**The task:**
A faithful copy of the listing below is needed, with its pictures left out.
(Given data)
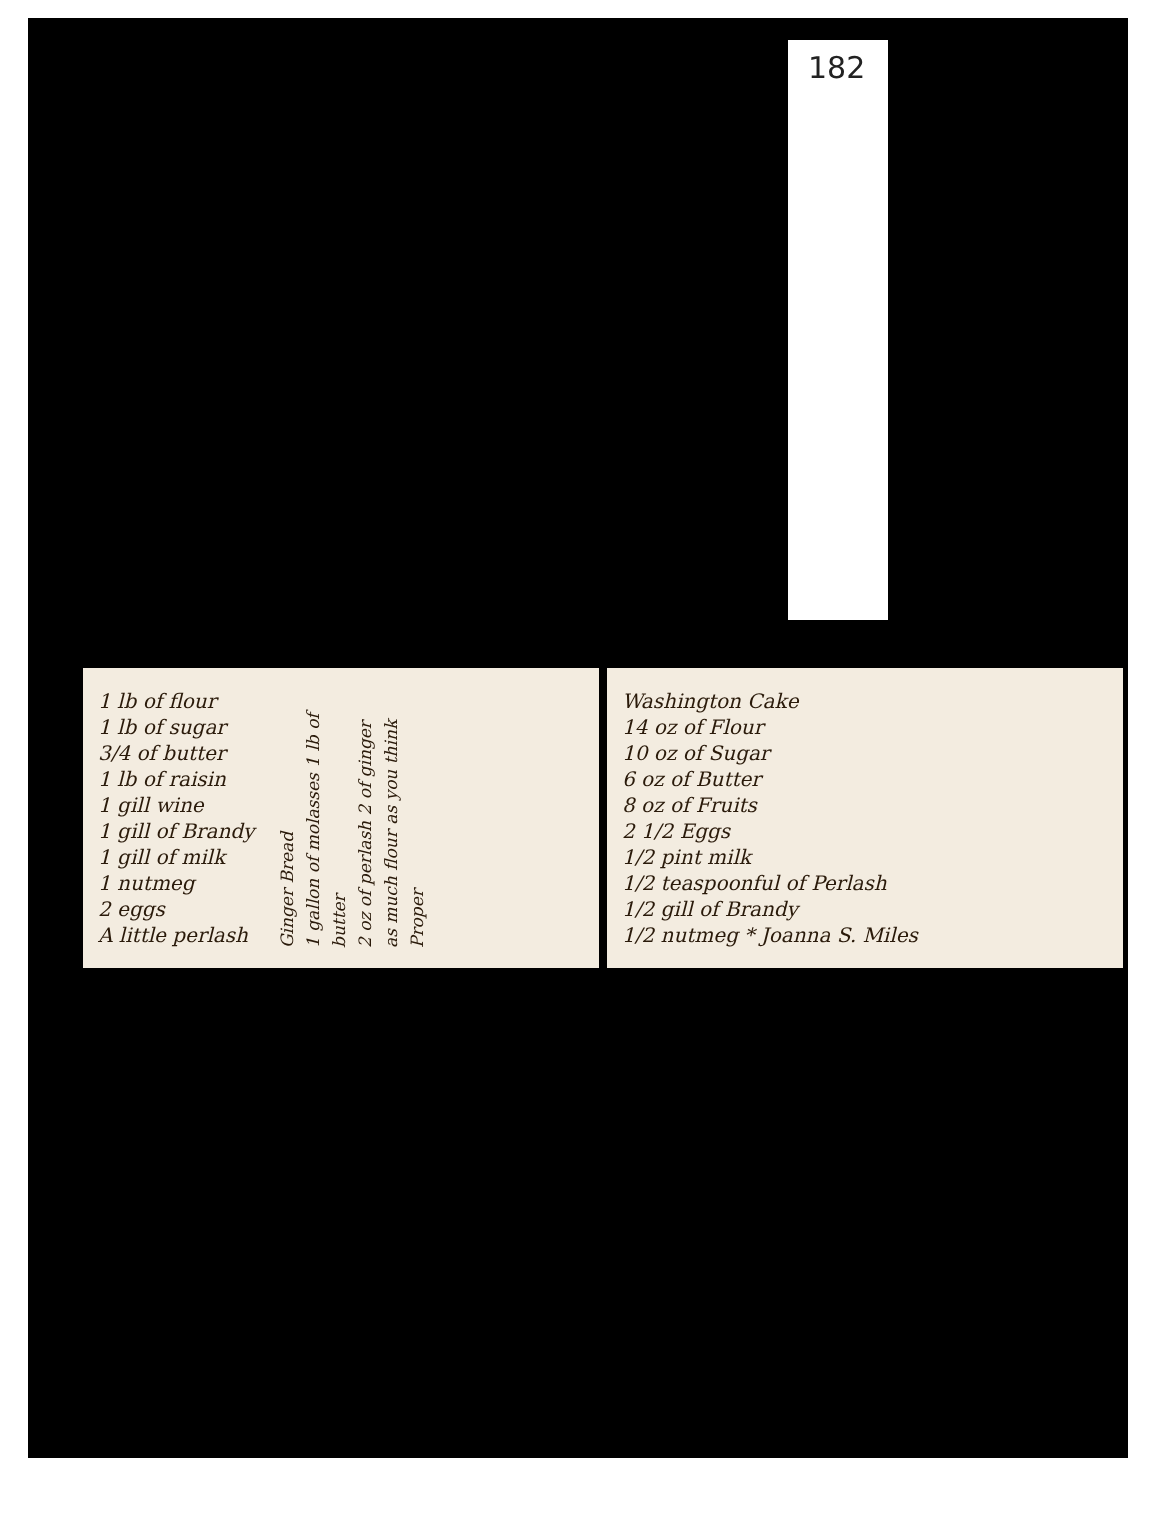182
1 lb of flour
1 lb of sugar
3/4 of butter
1 lb of raisin
1 gill wine
1 gill of Brandy
1 gill of milk
1 nutmeg
2 eggs
A little perlash
Ginger Bread
1 gallon of molasses 1 lb of butter
2 oz of perlash 2 of ginger
as much flour as you think
Proper
Washington Cake
14 oz of Flour
10 oz of Sugar
6 oz of Butter
8 oz of Fruits
2 1/2 Eggs
1/2 pint milk
1/2 teaspoonful of Perlash
1/2 gill of Brandy
1/2 nutmeg * Joanna S. Miles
(End Given data)
**Written response:**
182
1 lb of flour
1 lb of sugar
3/4 of butter
1 lb of raisin
1 gill wine
1 gill of Brandy
1 gill of milk
1 nutmeg
2 eggs
A little perlash
Ginger Bread
1 gallon of molasses 1 lb of butter
2 oz of perlash 2 of ginger
as much flour as you think
Proper
Washington Cake
14 oz of Flour
10 oz of Sugar
6 oz of Butter
8 oz of Fruits
2 1/2 Eggs
1/2 pint milk
1/2 teaspoonful of Perlash
1/2 gill of Brandy
1/2 nutmeg * Joanna S. Miles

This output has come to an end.